待办任务:
[1] 请从下文关于 TensorFlow profiler 的文章中摘出从“四种视图：对应显示节点之前的不同组织方式，下面我会结合例子描述。”到“2. stdout ：标准输出设备打印。”的这一段原文。
[2] 根据下文关于 TensorFlow profiler 的文章，TensorFlow 从哪个版本开始提供 profiler 模块？

阅读文本:
________________________________________

使用profiler分析TensorFlow程序性能

转载自：https://blog.csdn.net/kenneth_yu/article/details/77466776

经验证本文的程序兼容TensorFlow 1.11.0版本

TensorFlow profiler 主要特性

从r1.3版本开始， tensorflow 提供profiler模块，参见github上的官网文档

为方便描述，下面将tf中运行的神经网络模型简称为graph，其中的节点称为node.

profiler的最大好处是：打开tf执行的黑盒，以graph node为最细的粒度，从多个维度、多个层面去统计神经网络运行的时间
和内存消耗，为进一步优化神经网络模型的运行效率提供最直接的数据依据。

profiler 分为数据搜集和数据显示两个主要步骤。

数据收集

graph node的每一次执行，记录单步统计数据，主要是执行时间和占用内存，格式参见step_stats.proto，作为原始的最小粒度统计数据源；
每一次session.Run()，所有执行到的graph node的统计数据，都集中汇总保存到 RunMetadata 数据结构中;
用户程序把每一次搜集到的 RunMetadata 添加到profiler实例，做数据累计和加工处理。

数据显示：数据的过滤、视图组织和显示输出
部分规则需要用户自己指定：
- 数据的过滤：比如graph node过滤条件、显示的字段、排序方式等。

四种视图：对应显示节点之前的不同组织方式，下面我会结合例子描述。
1. graph view
2. scope view
3. op view
4. code view
视图输出方式：
1. time line : 输出JSON events file, 再用chrome浏览器tracing功能进行查看，可视性很棒。
2. stdout ：标准输出设备打印。

________________________________________

数据摘录:
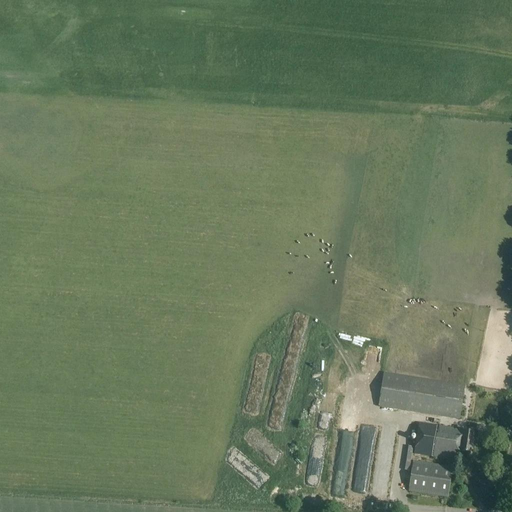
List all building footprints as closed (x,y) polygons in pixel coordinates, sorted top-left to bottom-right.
[(350,382),(357,388),(366,377),(358,372),(350,382)] [(468,400),(469,391),(464,391),(465,385),(384,373),(379,408),(459,421),(463,399),(468,400)] [(458,430),(420,424),(415,455),(455,461),(456,452),(471,455),(475,434),(464,433),(465,429),(458,427),(458,430)] [(346,449),(357,449),(358,428),(346,428),(346,449)] [(448,498),(453,468),(413,462),(408,491),(448,498)]
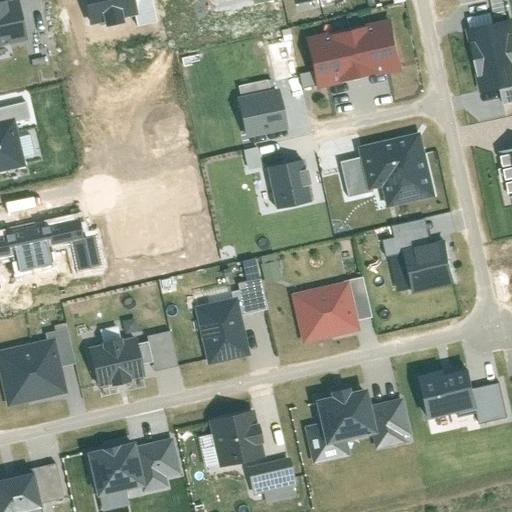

________________________________________

参考答案:
[1]
四种视图：对应显示节点之前的不同组织方式，下面我会结合例子描述。
1. graph view
2. scope view
3. op view
4. code view
视图输出方式：
1. time line : 输出JSON events file, 再用chrome浏览器tracing功能进行查看，可视性很棒。
2. stdout ：标准输出设备打印。

[2] 从 r1.3 版本开始。